_DATA EXTRACTS_
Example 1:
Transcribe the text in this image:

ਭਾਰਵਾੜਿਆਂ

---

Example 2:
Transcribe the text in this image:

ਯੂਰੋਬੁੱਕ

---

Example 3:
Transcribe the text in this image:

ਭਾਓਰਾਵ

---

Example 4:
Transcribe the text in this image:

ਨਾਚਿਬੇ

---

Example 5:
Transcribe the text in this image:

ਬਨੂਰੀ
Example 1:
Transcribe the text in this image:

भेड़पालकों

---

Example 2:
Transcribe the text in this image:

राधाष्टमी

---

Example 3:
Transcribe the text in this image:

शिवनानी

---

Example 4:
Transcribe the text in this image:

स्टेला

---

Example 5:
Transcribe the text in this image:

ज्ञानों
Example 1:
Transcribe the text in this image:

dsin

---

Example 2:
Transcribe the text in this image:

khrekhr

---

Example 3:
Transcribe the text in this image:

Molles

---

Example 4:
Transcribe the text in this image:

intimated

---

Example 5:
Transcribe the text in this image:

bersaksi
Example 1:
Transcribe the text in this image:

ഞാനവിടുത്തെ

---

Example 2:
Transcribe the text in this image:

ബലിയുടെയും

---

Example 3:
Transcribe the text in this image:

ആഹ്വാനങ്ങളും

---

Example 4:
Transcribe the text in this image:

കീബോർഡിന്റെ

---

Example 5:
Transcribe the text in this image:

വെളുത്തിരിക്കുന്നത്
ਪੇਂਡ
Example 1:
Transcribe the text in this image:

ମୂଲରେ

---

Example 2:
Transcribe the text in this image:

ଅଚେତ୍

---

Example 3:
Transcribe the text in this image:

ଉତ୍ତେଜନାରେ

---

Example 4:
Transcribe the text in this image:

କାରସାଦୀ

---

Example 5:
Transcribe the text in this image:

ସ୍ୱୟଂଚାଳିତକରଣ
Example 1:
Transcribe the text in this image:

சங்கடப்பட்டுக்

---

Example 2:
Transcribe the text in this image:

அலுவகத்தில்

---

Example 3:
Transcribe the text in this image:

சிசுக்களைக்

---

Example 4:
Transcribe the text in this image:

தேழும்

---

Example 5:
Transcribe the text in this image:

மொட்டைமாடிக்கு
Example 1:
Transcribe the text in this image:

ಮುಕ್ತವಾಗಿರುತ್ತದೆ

_WORK INSTRUCTIONS_
Restate the entire listing verbatim.

_SOLUTION FOR THIS TASK_
Example 1:
Transcribe the text in this image:

ਭਾਰਵਾੜਿਆਂ

---

Example 2:
Transcribe the text in this image:

ਯੂਰੋਬੁੱਕ

---

Example 3:
Transcribe the text in this image:

ਭਾਓਰਾਵ

---

Example 4:
Transcribe the text in this image:

ਨਾਚਿਬੇ

---

Example 5:
Transcribe the text in this image:

ਬਨੂਰੀ
Example 1:
Transcribe the text in this image:

भेड़पालकों

---

Example 2:
Transcribe the text in this image:

राधाष्टमी

---

Example 3:
Transcribe the text in this image:

शिवनानी

---

Example 4:
Transcribe the text in this image:

स्टेला

---

Example 5:
Transcribe the text in this image:

ज्ञानों
Example 1:
Transcribe the text in this image:

dsin

---

Example 2:
Transcribe the text in this image:

khrekhr

---

Example 3:
Transcribe the text in this image:

Molles

---

Example 4:
Transcribe the text in this image:

intimated

---

Example 5:
Transcribe the text in this image:

bersaksi
Example 1:
Transcribe the text in this image:

ഞാനവിടുത്തെ

---

Example 2:
Transcribe the text in this image:

ബലിയുടെയും

---

Example 3:
Transcribe the text in this image:

ആഹ്വാനങ്ങളും

---

Example 4:
Transcribe the text in this image:

കീബോർഡിന്റെ

---

Example 5:
Transcribe the text in this image:

വെളുത്തിരിക്കുന്നത്
ਪੇਂਡ
Example 1:
Transcribe the text in this image:

ମୂଲରେ

---

Example 2:
Transcribe the text in this image:

ଅଚେତ୍

---

Example 3:
Transcribe the text in this image:

ଉତ୍ତେଜନାରେ

---

Example 4:
Transcribe the text in this image:

କାରସାଦୀ

---

Example 5:
Transcribe the text in this image:

ସ୍ୱୟଂଚାଳିତକରଣ
Example 1:
Transcribe the text in this image:

சங்கடப்பட்டுக்

---

Example 2:
Transcribe the text in this image:

அலுவகத்தில்

---

Example 3:
Transcribe the text in this image:

சிசுக்களைக்

---

Example 4:
Transcribe the text in this image:

தேழும்

---

Example 5:
Transcribe the text in this image:

மொட்டைமாடிக்கு
Example 1:
Transcribe the text in this image:

ಮುಕ್ತವಾಗಿರುತ್ತದೆ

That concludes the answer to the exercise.